Lab 06 — Durable Job Queue

Goal

Implement a job queue with at-least-once delivery semantics, idempotency keys, and visibility timeouts. After this lab you should be able to articulate why exactly-once delivery is impractical, design at-least-once with idempotency on the consumer, and implement an in-memory queue that simulates SQS-style semantics in under 35 minutes.

Background Concepts

A durable job queue accepts jobs from producers and delivers them to consumers, surviving consumer crashes without losing work. The three classical delivery semantics:

  • At-most-once: deliver, forget. Fast but loses jobs on crash. Acceptable for fire-and-forget telemetry.
  • At-least-once: deliver, retry until acknowledged. Jobs may be delivered multiple times. Requires consumers to be idempotent.
  • Exactly-once: impossible in a distributed system without two-phase commit between queue and consumer. The “exactly-once” branding in real systems (Kafka, Pulsar) means “exactly-once processing semantics given idempotent consumers” — which is at-least-once + idempotency.

··········

* _Problem to work on_
Continue the durable job queue lab from the point where it stops, in the same style and technical register.

··········

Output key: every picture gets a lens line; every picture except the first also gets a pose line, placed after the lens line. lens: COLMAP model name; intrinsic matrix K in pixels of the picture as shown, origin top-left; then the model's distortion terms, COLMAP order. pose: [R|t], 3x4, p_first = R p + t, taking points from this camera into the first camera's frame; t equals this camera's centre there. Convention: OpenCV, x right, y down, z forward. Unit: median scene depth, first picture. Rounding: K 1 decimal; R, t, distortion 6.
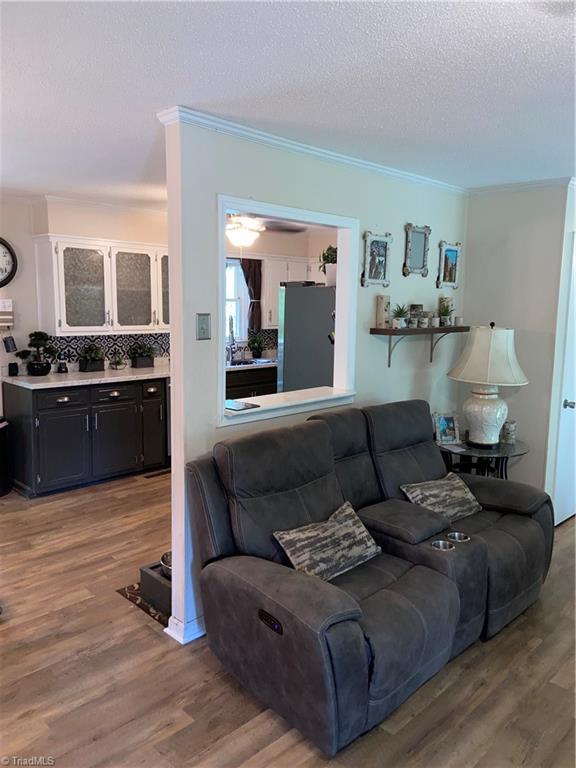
lens RADIAL K [[580.0, 0, 288.4], [0, 580.0, 369.8], [0, 0, 1]] dist [0.104122, -0.138669]
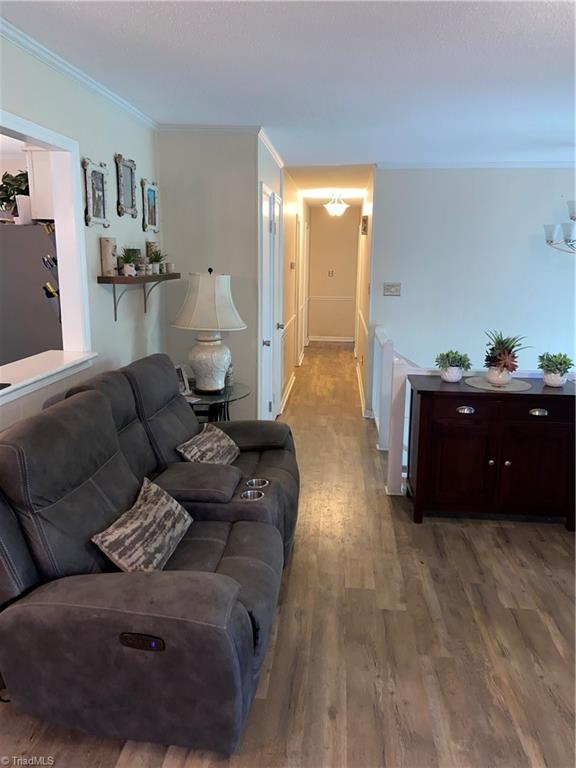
lens RADIAL K [[580.0, 0, 288.4], [0, 580.0, 369.8], [0, 0, 1]] dist [0.104122, -0.138669]
pose [[0.766259, -0.130328, 0.629175, -0.238871], [0.077237, 0.990796, 0.111168, -0.012051], [-0.637872, -0.036588, 0.769273, 0.184961]]
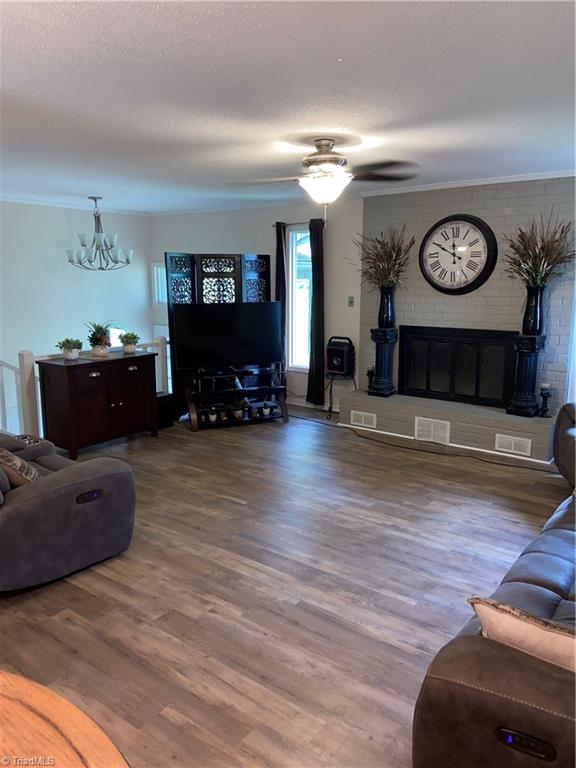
lens RADIAL K [[580.0, 0, 288.4], [0, 580.0, 369.8], [0, 0, 1]] dist [0.104122, -0.138669]
pose [[-0.129049, -0.180587, 0.975056, -0.998890], [0.121333, 0.973015, 0.196267, -0.062102], [-0.984187, 0.143634, -0.103655, 0.446329]]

··········

* _Response_
The standard primitive that enables at-least-once is the visibility timeout: when a consumer dequeues a job, the queue marks it “in-flight” with a TTL. If the consumer acks before TTL, the job is deleted. If TTL expires (consumer crashed), the job becomes visible again and is redelivered. The consumer must be idempotent because the same job may be processed twice if ack was lost in transit.

Interview Context

This is the central problem in any interview at AWS (SQS), GCP (Pub/Sub), Confluent (Kafka), or any infrastructure team. The interviewer wants to hear: “exactly-once is impractical because of the two-generals problem; at-least-once with idempotency keys is the production answer; visibility timeout is how we implement it.” Then they want to see you build a small version that demonstrates understanding.

Problem Statement

Design JobQueue:

  • enqueue(payload, idempotency_key=None) -> job_id — push. If idempotency_key is non-None and matches a recent job, deduplicate.
  • dequeue(visibility_timeout=30.0) -> Job | None — pop a visible job; mark in-flight with TTL.
  • ack(job_id) — confirm successful processing; permanently delete.
  • nack(job_id, requeue_delay=0) — release back; optionally with a delay.
  • Background scavenger: jobs whose visibility TTL has expired return to visible state.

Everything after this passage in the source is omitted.